Polls predict a narrow win for the center-left opposition Labor party at a time of tense relations with Australia's biggest export partner, frayed by concerns over China's influence in domestic politics.
Although the WeChat platform figured only sparingly in the last election, it is a major campaign tool this time, as politicians employ Chinese speakers to run channels in areas where large numbers of voters speak Mandarin and Cantonese.
Andrews' campaign has posted a handful of messages, including a lunar new year greeting in Chinese.
“I think he will win,” said Chris Chen, a WeChat moderator from Andrews's city of Melbourne who counts the lower house member of three decades among his 300 chatgroup members.

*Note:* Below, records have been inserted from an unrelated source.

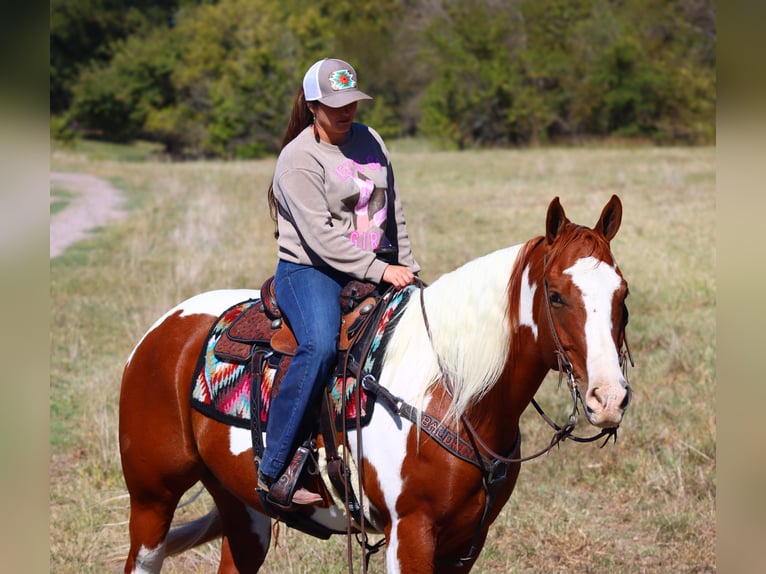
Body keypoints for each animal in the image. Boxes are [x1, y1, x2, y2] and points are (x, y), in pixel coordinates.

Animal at [120, 196, 632, 572]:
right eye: (555, 296)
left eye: (623, 295)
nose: (608, 398)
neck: (451, 395)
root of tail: (162, 329)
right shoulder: (411, 533)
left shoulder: (467, 541)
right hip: (151, 501)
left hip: (244, 508)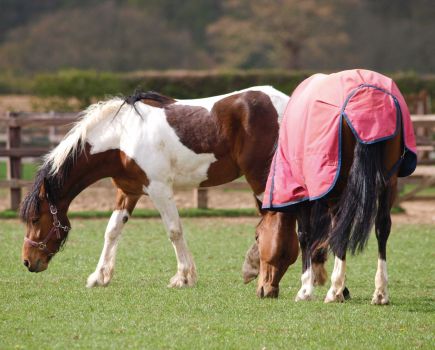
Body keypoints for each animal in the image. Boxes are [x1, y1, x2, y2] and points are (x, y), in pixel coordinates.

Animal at [19, 86, 296, 288]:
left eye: (35, 219)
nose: (27, 262)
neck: (122, 136)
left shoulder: (159, 189)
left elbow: (174, 231)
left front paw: (183, 277)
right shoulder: (128, 191)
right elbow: (112, 231)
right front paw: (99, 276)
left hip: (260, 178)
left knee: (277, 217)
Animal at [255, 69, 418, 302]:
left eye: (257, 237)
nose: (262, 290)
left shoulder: (303, 192)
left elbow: (305, 235)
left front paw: (306, 289)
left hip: (339, 186)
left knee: (342, 229)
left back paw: (334, 291)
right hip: (389, 181)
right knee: (382, 227)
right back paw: (380, 292)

“There are many Liberal supporters in my chatgroup and they are not fussed if the candidate is Chinese or not,” Chen added, referring to the center-right Liberal party.
A spokeswoman for Andrews did not respond to requests for comment.
People of Chinese ancestry account for 15.5% of Andrews' constituency of Menzies in the southeastern state of Victoria, census data shows, above the national average.
The Labor candidate vying for Andrews's seat is Stella Yee, who speaks some Mandarin and Cantonese. She said her language skills did not hurt her election prospects, as it was important to engage with the Chinese community.
“Even though we are getting to be quite a sizeable chunk of the population, we are not represented in the same numbers in parliament,” she told Reuters.
The chat group's members include Hong Kong-born Liberal candidate Gladys Liu and Taiwan-born Labor candidate Jennifer Yang, who last month held Australia's first campaign debate in Mandarin for a seat adjacent to Andrews'.
Politicians now see WeChat as a way to win votes and demonstrate a commitment to multiculturalism, said Haiqing Yu, a researcher in Chinese social media at RMIT University.
“If the Australian major parties and politicians don't engage...on the major social media platform that most Chinese migrants use, they lose a really valuable opportunity,” she added.
Andrews, who first fought the conservative seat of Menzies in 1991 and has a healthy margin, has suffered backlash recently over his support for the coal industry in an election where climate change policies loom large.
Colour Code, an arm of activist group GetUp! focused on promoting multiculturalism, said it had been campaigning against Andrews on WeChat.
“Kevin Andrews is up for an incredible shock this election,” its director, Shen Narayanasam, said in an email.
WeChat did not immediately respond to a Reuters request for comment posted on its website.